Jika Anda ditanya, pernahkan mengalami pelecehan seksual? Anda mungkin menjawab ya. Anda mungkin menjawab tidak. Tapi bagi yang menjawab tidak, bukan berarti Anda benar-benar tidak pernah mengalami pelecehan seksual. Lantas kenapa harus menjawab tidak padahal pernah mengalami? Karena Anda perempuan. Kenapa perempuan tidak bisa mengatakan kebenaran? Karena perempuan tidak dibiarkan tahu kebenaran.

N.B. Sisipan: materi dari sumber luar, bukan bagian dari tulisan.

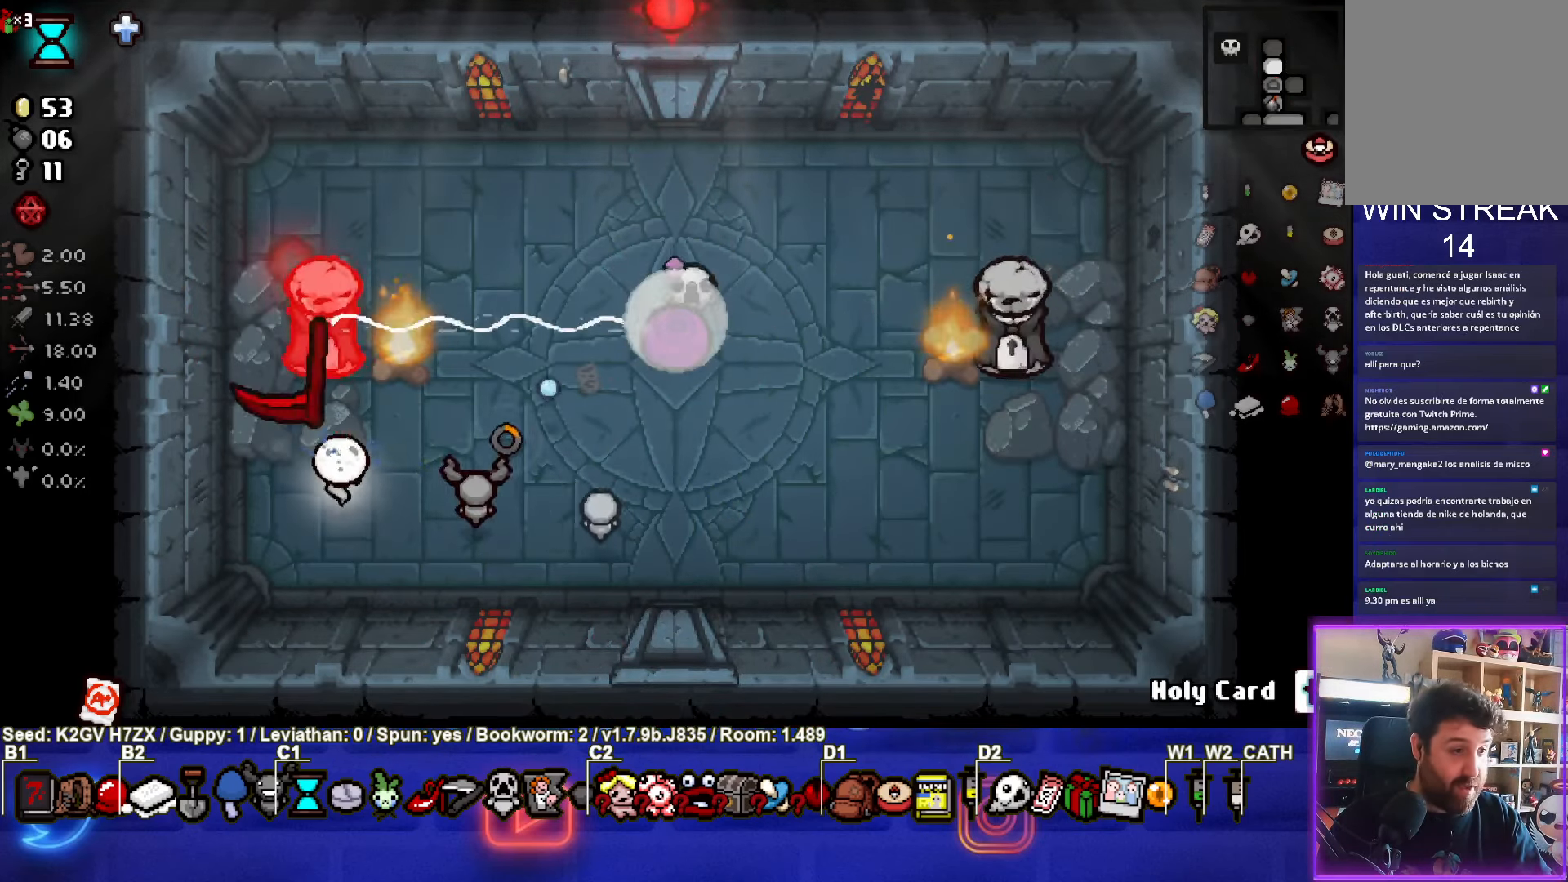
{"buttons": ["TRIANGLE"], "left_stick": "down-right", "events": [[283, "left_stick", "down-right"]]}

Sudah sering kita dengar celetukan-celetukan para orang tua tentang bedanya punya anak laki-laki atau perempuan. Jika punya anak laki-laki, perhatian mereka lebih terpaku kepada bagaimana ia kelak bisa mencari nafkah dengan benar. Jika punya anak perempuan, perhatian mereka lebih terpaku kepada bagaimana ia kelak bisa mendapat laki-laki yang menafkahi dengan benar. Untuk itu laki-laki dibekali berbagai pengetahuan dan keterampilan supaya lebih mudah mendapat pekerjaan. Sementara perempuan dibekali pengetahuan dan keterampilan supaya lebih mudah mendapat laki-laki. 

Syarat-syarat menjadi perempuan yang mudah mendapat laki-laki sudah merakyat secara turun temurun. Bahwasanya perempuan harus perawan, harus pandai mengatur keuangan, harus sabar, harus bisa memasak, harus bisa memberi keturunan, harus pandai memuaskan suami di ranjang. Sementara syarat-syarat menjadi laki-laki hanya satu, pandai-pandailah mencari uang. 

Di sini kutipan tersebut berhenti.